======== Dataset entries ========
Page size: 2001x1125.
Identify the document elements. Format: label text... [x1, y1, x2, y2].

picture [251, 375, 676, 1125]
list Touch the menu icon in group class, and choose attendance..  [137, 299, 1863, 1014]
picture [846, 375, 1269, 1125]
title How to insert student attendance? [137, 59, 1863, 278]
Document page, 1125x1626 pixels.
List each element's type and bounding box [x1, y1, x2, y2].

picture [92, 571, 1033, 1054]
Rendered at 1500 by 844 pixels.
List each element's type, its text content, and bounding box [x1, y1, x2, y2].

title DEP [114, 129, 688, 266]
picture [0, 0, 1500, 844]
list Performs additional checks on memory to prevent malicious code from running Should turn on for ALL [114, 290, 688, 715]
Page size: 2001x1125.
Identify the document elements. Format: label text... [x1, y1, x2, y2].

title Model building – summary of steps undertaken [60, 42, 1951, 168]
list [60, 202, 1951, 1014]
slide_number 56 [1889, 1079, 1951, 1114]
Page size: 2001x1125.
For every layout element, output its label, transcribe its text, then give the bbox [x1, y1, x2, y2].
========
• **Exercise**
Reproduce the full listing word for word.

• **Your response**
Page size: 2001x1125.
Identify the document elements. Format: label text... [x1, y1, x2, y2].

picture [251, 375, 676, 1125]
list Touch the menu icon in group class, and choose attendance..  [137, 299, 1863, 1014]
picture [846, 375, 1269, 1125]
title How to insert student attendance? [137, 59, 1863, 278]
Document page, 1125x1626 pixels.
List each element's type and bounding box [x1, y1, x2, y2].

picture [92, 571, 1033, 1054]
Rendered at 1500 by 844 pixels.
List each element's type, its text content, and bounding box [x1, y1, x2, y2].

title DEP [114, 129, 688, 266]
picture [0, 0, 1500, 844]
list Performs additional checks on memory to prevent malicious code from running Should turn on for ALL [114, 290, 688, 715]
Page size: 2001x1125.
Identify the document elements. Format: label text... [x1, y1, x2, y2].

title Model building – summary of steps undertaken [60, 42, 1951, 168]
list [60, 202, 1951, 1014]
slide_number 56 [1889, 1079, 1951, 1114]
Page size: 2001x1125.
For every layout element, output its label, transcribe its text, then give the bbox [x1, y1, x2, y2].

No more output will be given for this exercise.